Sir Keir Starmer said the Budget was the “last desperate act of a party that has failed”, and leading economic experts warned of the tight squeeze on unprotected public services under the Government’s current spending plans.

The Labour leader said: “Britain in recession, the national credit card maxed out, and, despite the measures today, the highest tax burden for 70 years.

“The first Parliament since records began to see living standards fall, confirmed by this Budget.”

Paul Johnson, director of the Institute for Fiscal Studies think tank, said: “Come the election, tax revenues will be 3.9 per cent of national income, or around £100 billion, higher than at the time of the last election. This remains a parliament of record tax rises.
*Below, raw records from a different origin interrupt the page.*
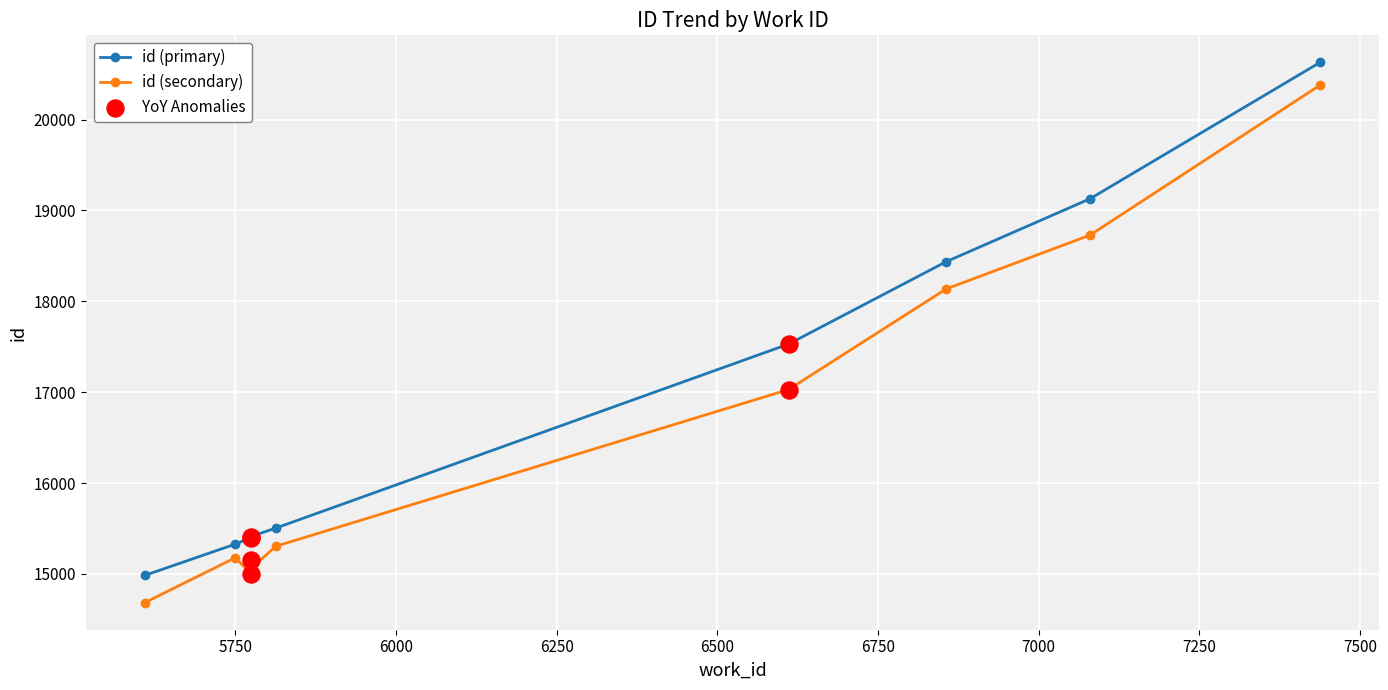

Which series contains the lowest Y value?

id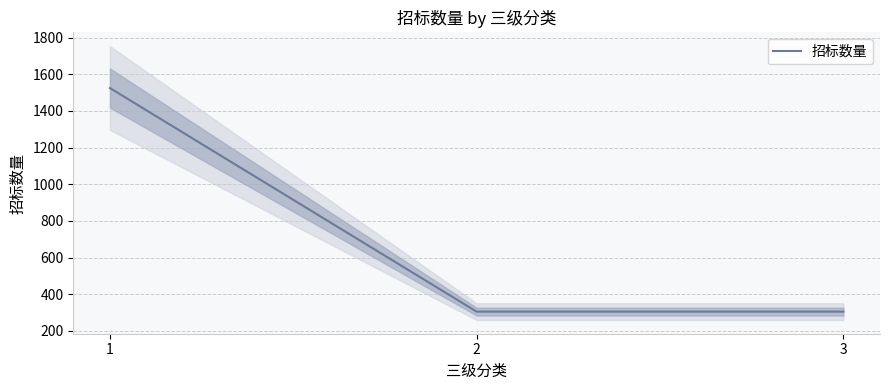

What is the greatest value displayed?

1525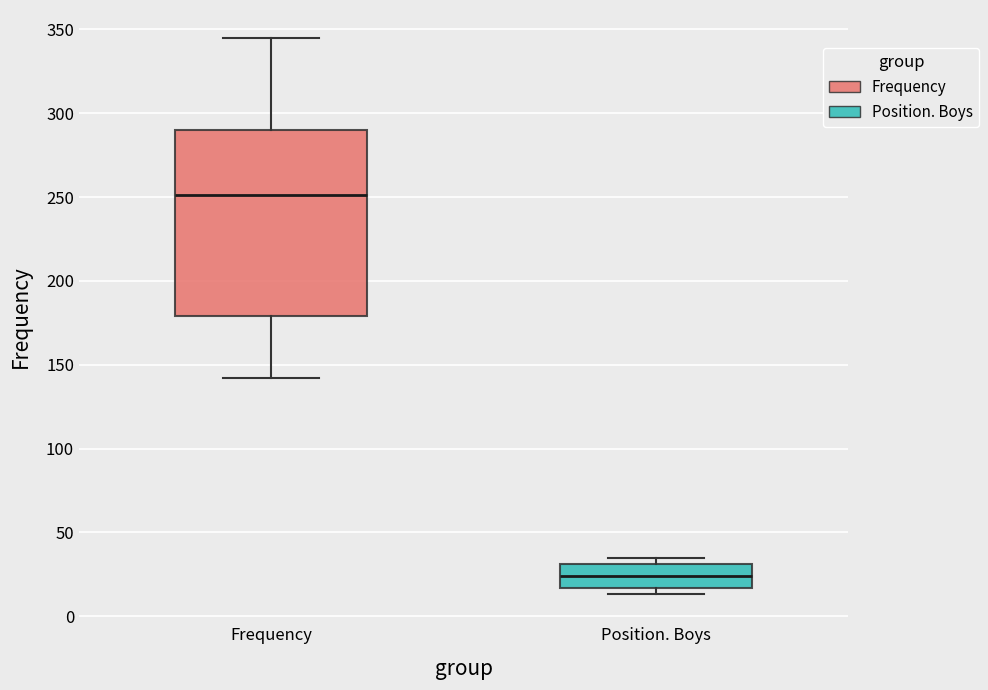

Reading left to right, transcribe this box plot: for each box, give where its median line is, the range the box spans, and where its two whiskers end, as read against the y-axis. The values are not printed on the chart, so give them approximately, as read against the axis.

Frequency: median 250, box 180 to 290, whiskers 140 to 345
Position. Boys: median 25, box 15 to 30, whiskers 15 (just below the box's lower edge) to 35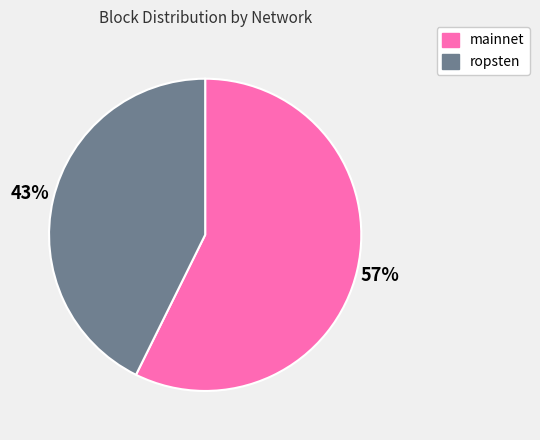

What is the smallest slice in the pie chart?

ropsten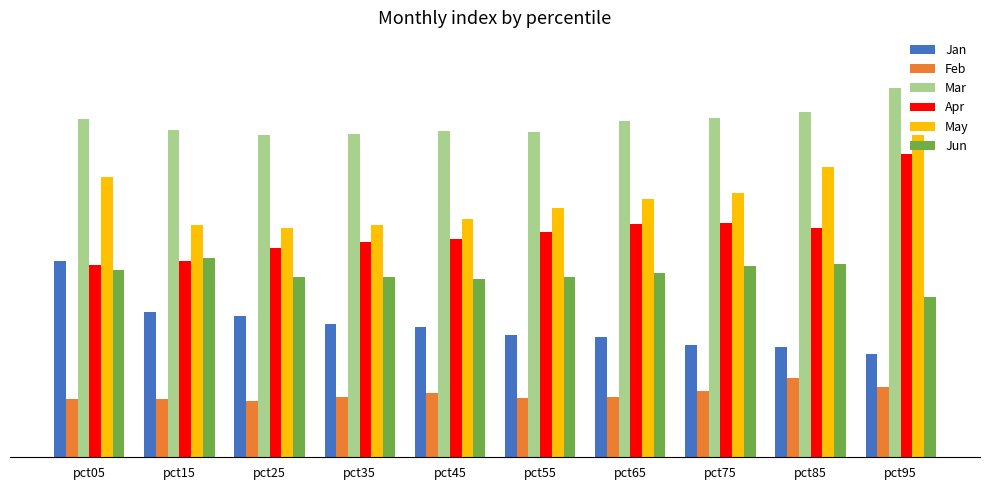

Which series has the widest spread of values?

Apr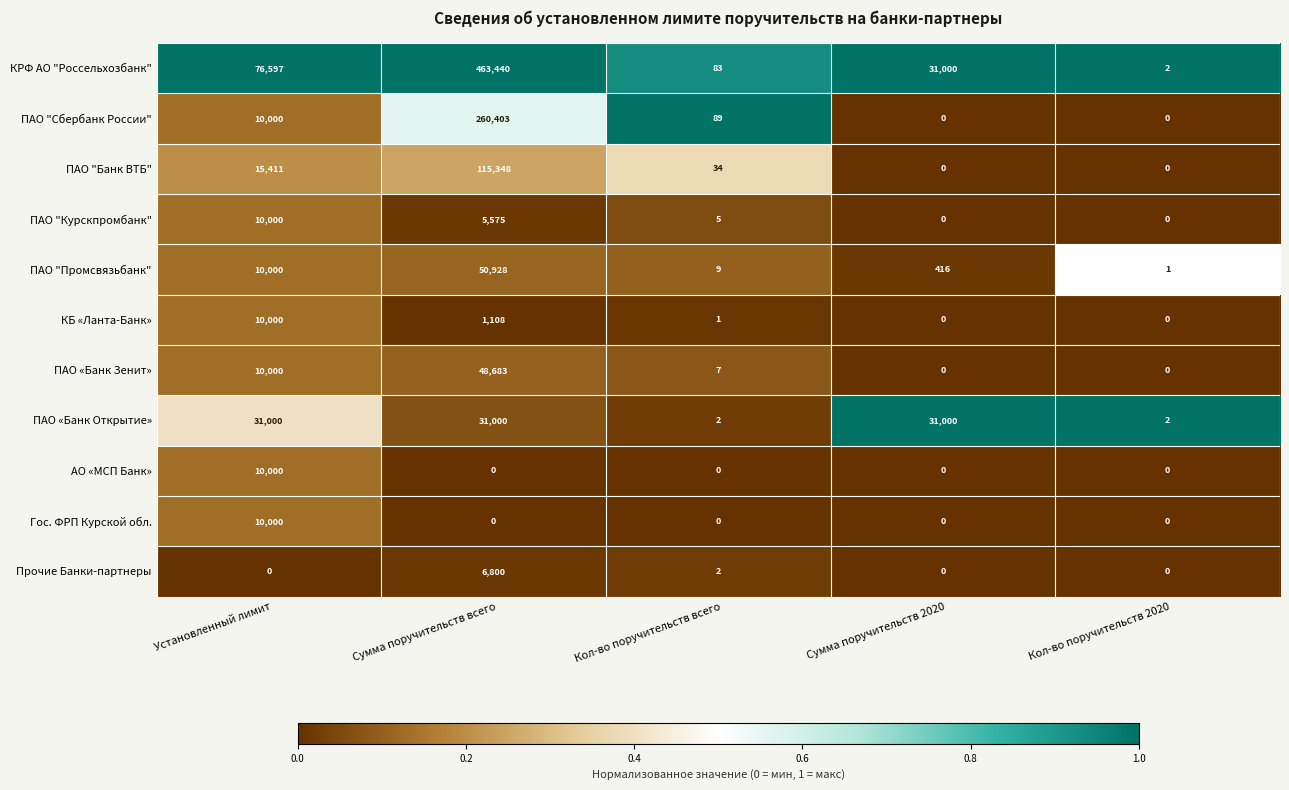

What is the maximum value shown in the chart?

463440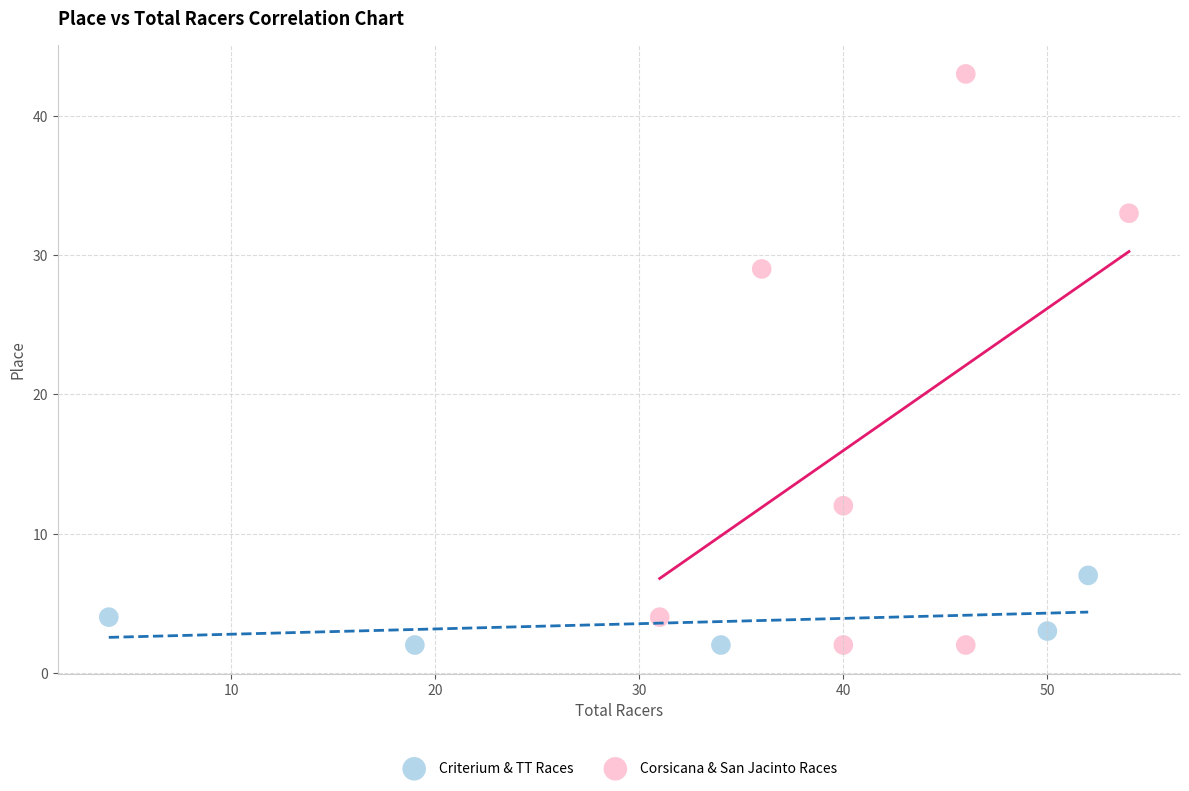

Which series has the largest Y range (max minus min)?

Corsicana & San Jacinto Races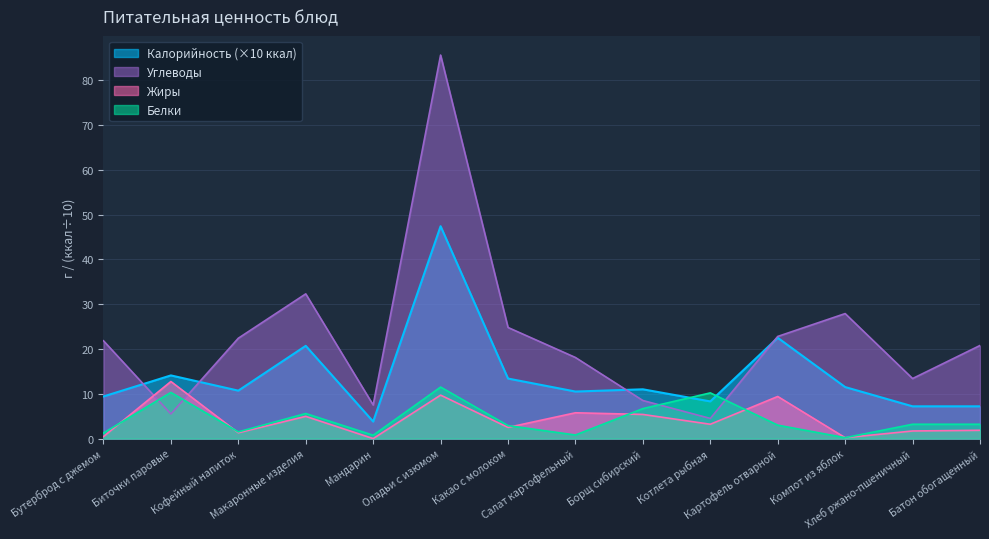

What are all the series names shown in the legend?

Калорийность (×10 ккал), Углеводы, Жиры, Белки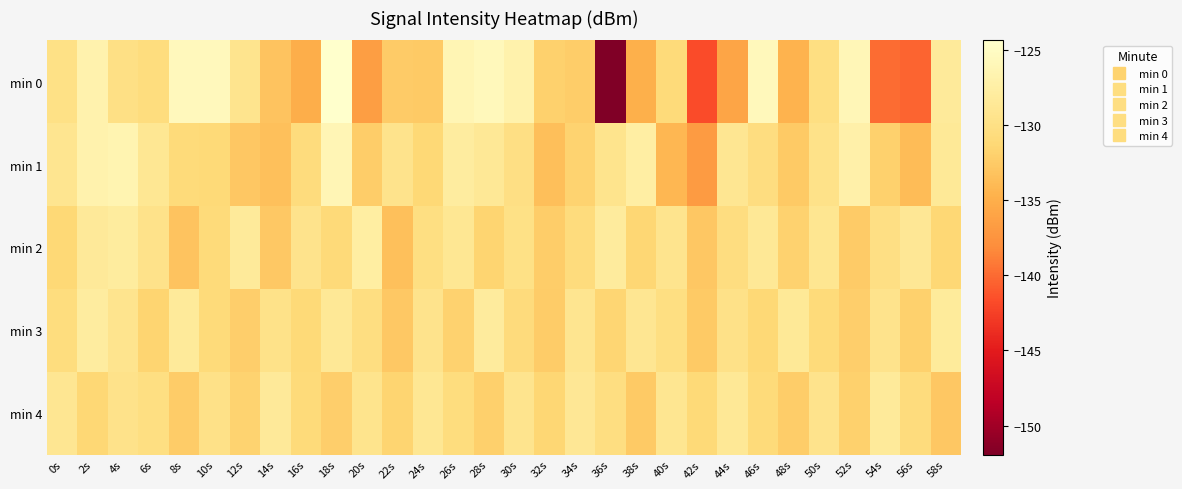

Reading right to left, list all the values displayed in this chart.

min 0: 58s=-128.3	56s=-140.3	54s=-139.9	52s=-126.0	50s=-130.2	48s=-134.5	46s=-125.7	44s=-135.8	42s=-141.7	40s=-130.8	38s=-134.9	36s=-151.9	34s=-132.3	32s=-132.0	30s=-126.8	28s=-125.6	26s=-126.3	24s=-132.6	22s=-132.5	20s=-136.5	18s=-124.3	16s=-135.1	14s=-133.1	12s=-129.2	10s=-125.5	8s=-125.5	6s=-130.6	4s=-130.0	2s=-126.8	0s=-129.9
min 1: 58s=-128.5	56s=-133.8	54s=-131.9	52s=-127.1	50s=-129.7	48s=-132.6	46s=-130.4	44s=-128.9	42s=-136.8	40s=-134.2	38s=-127.5	36s=-129.3	34s=-131.7	32s=-133.5	30s=-130.1	28s=-128.6	26s=-127.8	24s=-131.2	22s=-129.4	20s=-132.3	18s=-126.1	16s=-130.6	14s=-133.5	12s=-132.8	10s=-131.1	8s=-130.8	6s=-128.8	4s=-126.4	2s=-126.8	0s=-129.1
min 2: 58s=-131.3	56s=-128.7	54s=-130.1	52s=-132.5	50s=-129.0	48s=-131.8	46s=-128.6	44s=-130.4	42s=-132.8	40s=-129.2	38s=-131.4	36s=-128.1	34s=-130.6	32s=-132.3	30s=-129.9	28s=-131.6	26s=-128.8	24s=-130.2	22s=-133.4	20s=-127.6	18s=-131.0	16s=-129.4	14s=-132.7	12s=-128.3	10s=-130.8	8s=-133.1	6s=-129.6	4s=-127.9	2s=-128.4	0s=-131.2
min 3: 58s=-128.2	56s=-131.9	54s=-129.5	52s=-132.1	50s=-130.8	48s=-128.5	46s=-131.2	44s=-129.8	42s=-132.6	40s=-130.2	38s=-128.9	36s=-131.5	34s=-129.1	32s=-132.4	30s=-130.7	28s=-128.1	26s=-131.8	24s=-129.4	22s=-132.7	20s=-130.3	18s=-128.6	16s=-131.1	14s=-129.7	12s=-132.2	10s=-130.9	8s=-128.3	6s=-131.6	4s=-129.2	2s=-127.8	0s=-130.5
min 4: 58s=-132.8	56s=-130.6	54s=-128.3	52s=-131.9	50s=-129.5	48s=-132.3	46s=-130.8	44s=-128.6	42s=-131.1	40s=-129.0	38s=-132.6	36s=-130.3	34s=-128.7	32s=-131.4	30s=-129.2	28s=-132.0	26s=-130.5	24s=-128.8	22s=-131.6	20s=-129.3	18s=-132.1	16s=-130.9	14s=-128.4	12s=-131.7	10s=-129.8	8s=-132.4	6s=-130.2	4s=-129.6	2s=-131.3	0s=-128.9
“While the OBR got a little more positive in its projections, the picture on living standards also remains dismal. On average, households will be worse off at the time of the next election than they were at the last, following nugatory real earnings growth.”

With Labour 27 points ahead in the latest Ipsos poll for The Standard, with the Tories on a record low of just 20 per cent and Labour on 47 per cent, Sir Keir is coming under growing pressure to lay out his plans for Government.

Labour, though, may be reluctant to say much more until closer to the election given that the Chancellor adopted its plans to target the non-dom system to raise funds, as well as extending the windfall tax on oil and gas companies making bumper profits.

The moves left a blackhole in shadow Chancellor Rachel Reeves plans to inject more money in the NHS and education.

Mr Hunt said inflation is set to fall to below the Bank of England’s two per cent target “in a few months’ time”, easing the cost-of-living squeeze.

But he also set out a series of measures aimed at offering “much-needed help in challenging times”, including:

- Changing the way child benefit is treated, with the individual earnings threshold at which it is taxed increasing from £50,000 to £60,000 from April, with people getting at least some help until they earn £80,000.

- Freezing fuel duty and extending the “temporary” 5p cut for a further 12 months.

- A freeze in alcohol duty to February 1 2025.

- Extending the Household Support Fund with an extra £500 million.

- Guaranteeing funding rates to early years providers for the next two years to deliver its “landmark” childcare expansion offer.

The OBR forecast that GDP is set to grow more than previously expected, albeit still at relatively modest levels.

The OBR forecast growth of 0.8 per cent in 2024, up from the 0.7 per cent forecast in November, and 1.9 per cent next year - up from 1.4 per cent on the autumn forecast.